BROOKLYN (WABC) -- Prosecutors are investigating a Brooklyn man's allegation that police officers planted a gun on him.
53 year old Jeffrey Herring was accused of having a gun outside his East Flatbush apartment in June 2013. He faced 15 years in prison.
Questions were raised whether the gun was planted by police officers from the 67th Precinct. Prosecutors were given a final chance Thursday by the judge to produce the informant who led to the arrest, but were unable to, and a judge dismissed the case.
Meanwhile, Herring's public defender found five other past cases that ended with dismissals, acquittals and a plea to time served.
In all of them, the same group of 67th Precinct detectives made similar allegations using an informant who was never identified or testified and a gun that was found in a plastic bag or bandana without any fingerprints on it.
"We will investigate the arrest of Mr. Herring and other arrests by these officers because of the serious questions raised by this case," said Brooklyn District Attorney Ken Thompson.
Herring has maintained his innocence for more than a year and a half.
"It's been a terrible nightmare for Mr. Herring, an innocent man who every night had to go to bed with these charges these false charges hanging over his head every single night," said his attorney, Debbie Silberman of Brooklyn Defender Service.
She says she knew her client was innocent from the start.
"From the very moment that I met Mr.

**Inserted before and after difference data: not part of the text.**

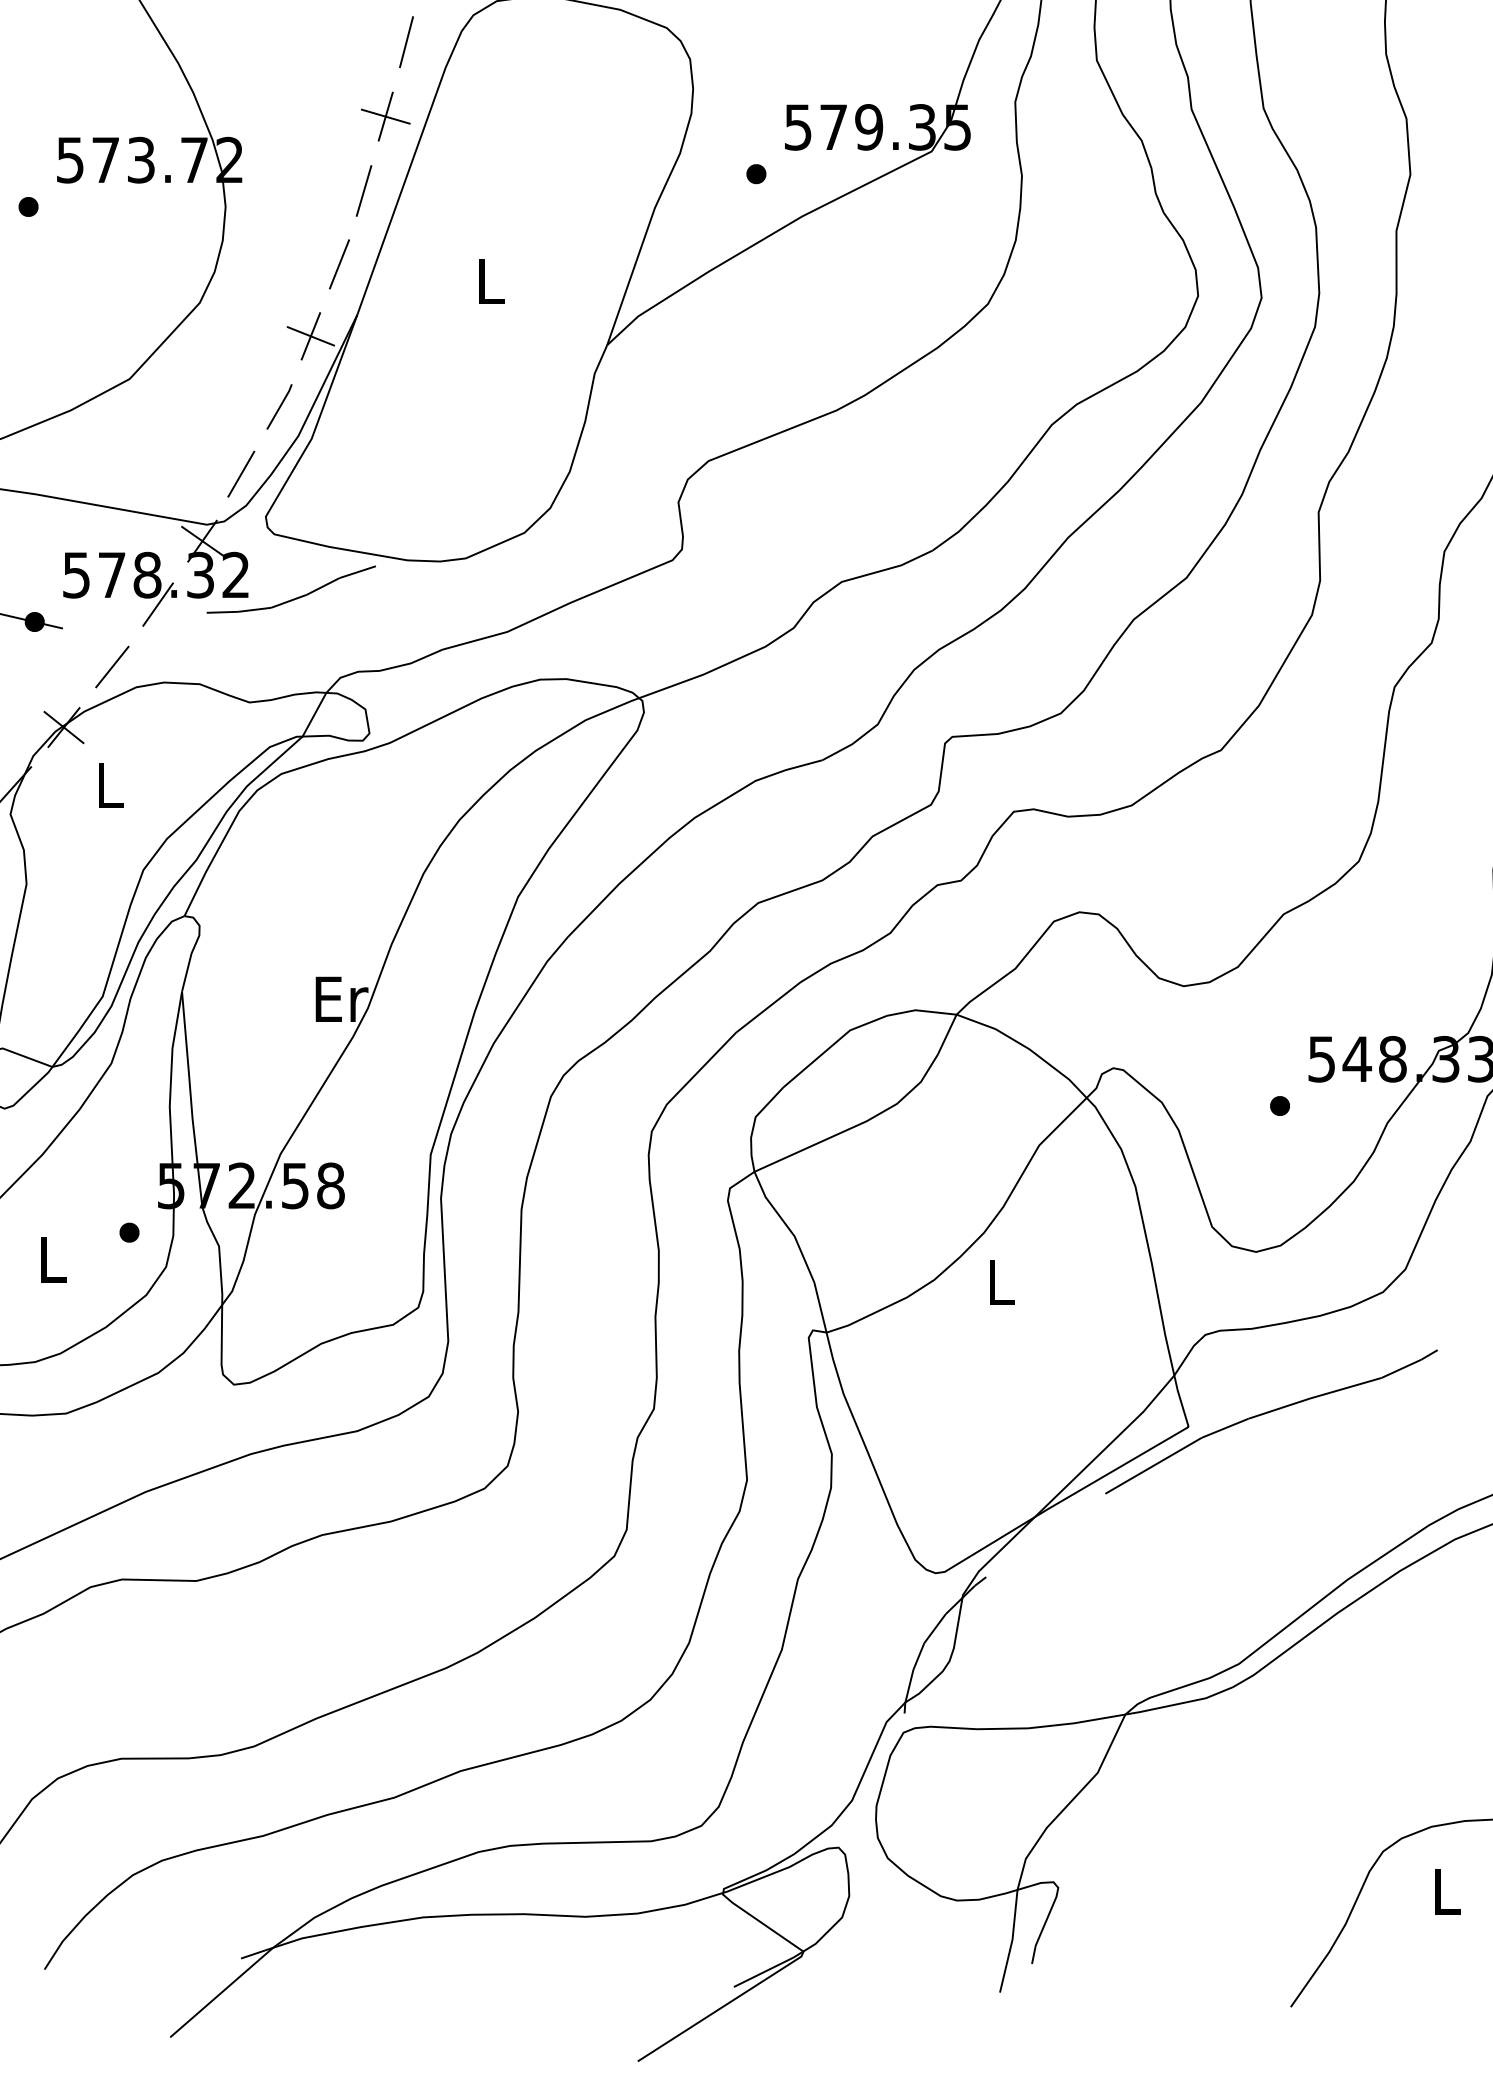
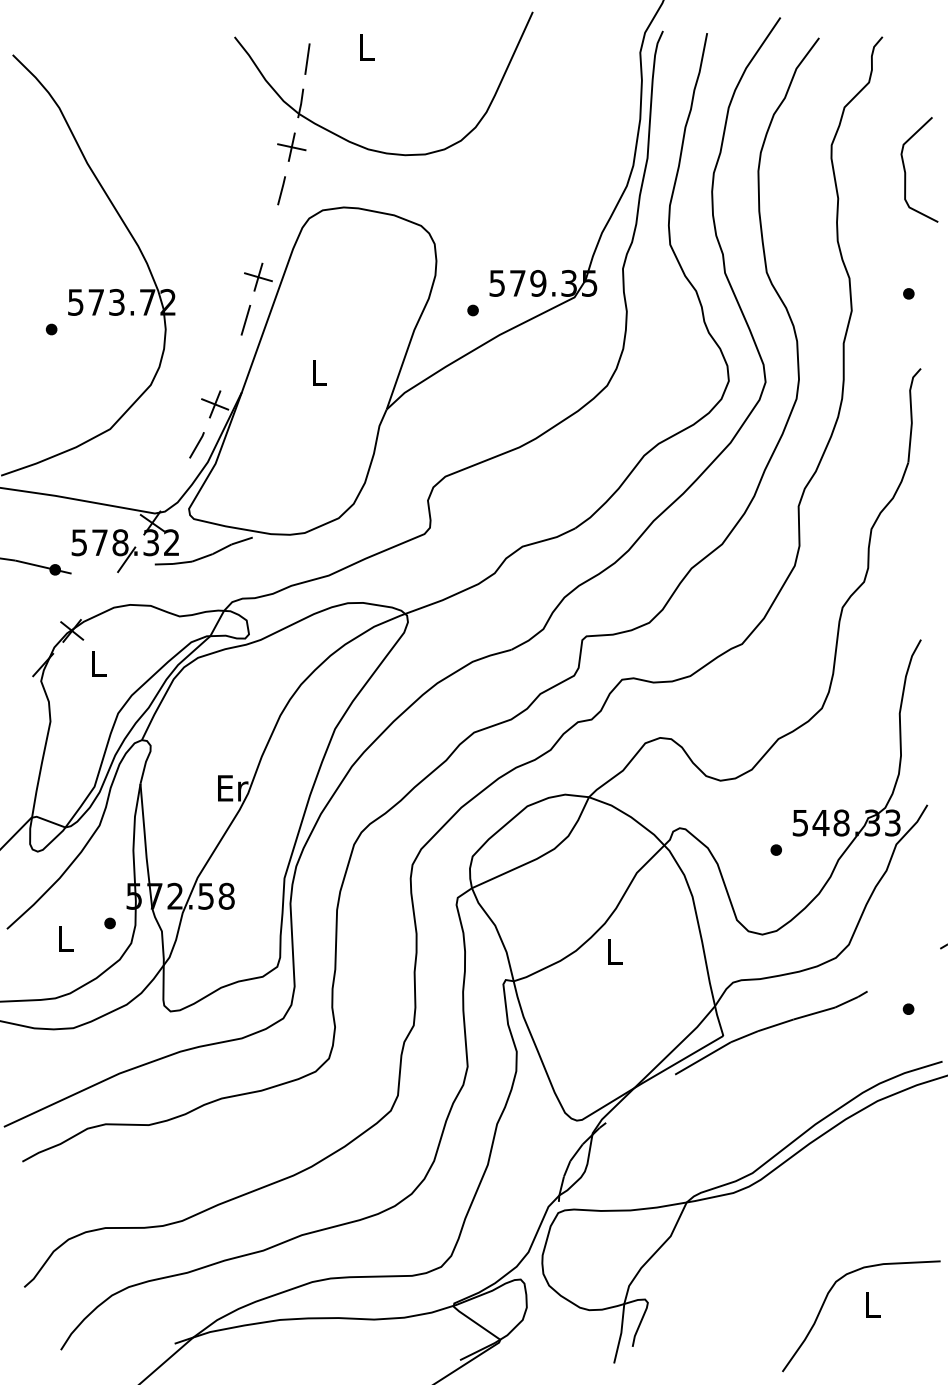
line: (406, 41) -> (270, 233), removed
line: (339, 263) -> (231, 362), removed
line: (240, 474) -> (174, 484), removed
line: (111, 666) -> (99, 595), removed

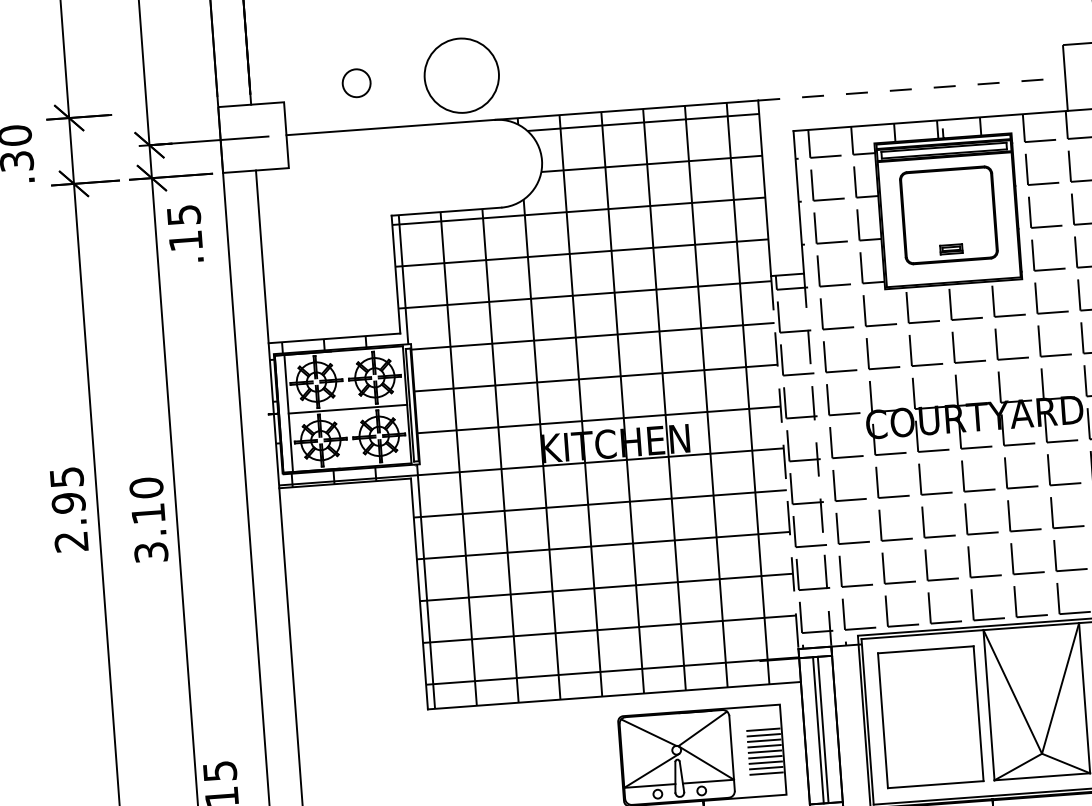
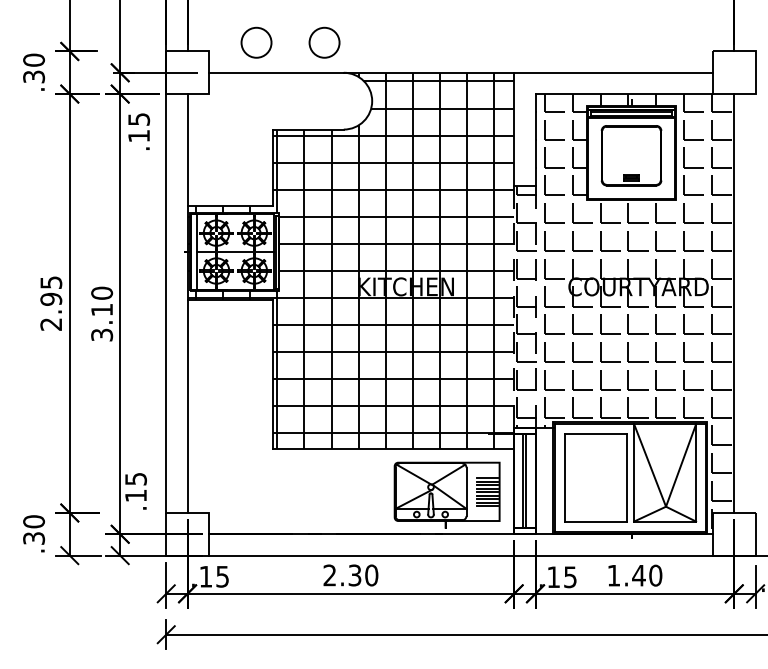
circle: (461, 75) -> (324, 42), size x0.62
circle: (356, 82) -> (256, 42), size x1.67
line: (913, 88) -> (614, 72), dashed -> solid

Herring he proclaimed his innocence and his story never wavered," she said.
On Thursday a Brooklyn court agreed, dismissing all charges against Herring after prosecutors failed to produce the confidential information who allegedly tipped police off to the gun, a weapon Herring maintains was planted by a group of officers from the 67th precinct.
A bold allegation the Brooklyn DAs office is now investigating along with five other cases involving the same officers.
"In the other five cases that we found that were similar no individual has ever been produced to support the allegations being made by these detectives," said Silberman.
Herring's attorney says the similarities between these cases are glaring and in each case the gun in question was found with no fingerprints.
"The facts were so incredibly similar to the facts in my case so similar that it raised red flags and a lot of suspicion," she said.
Suspicions about the same officers were also stated on record by another judge just a couple years ago who said in her closing decision "I believe these officers perjured themselves".
The NYPD declined our request for an interview but did confirm Internal Affairs is now actively investigating these allegations in addition to the Brooklyn DAs investigation.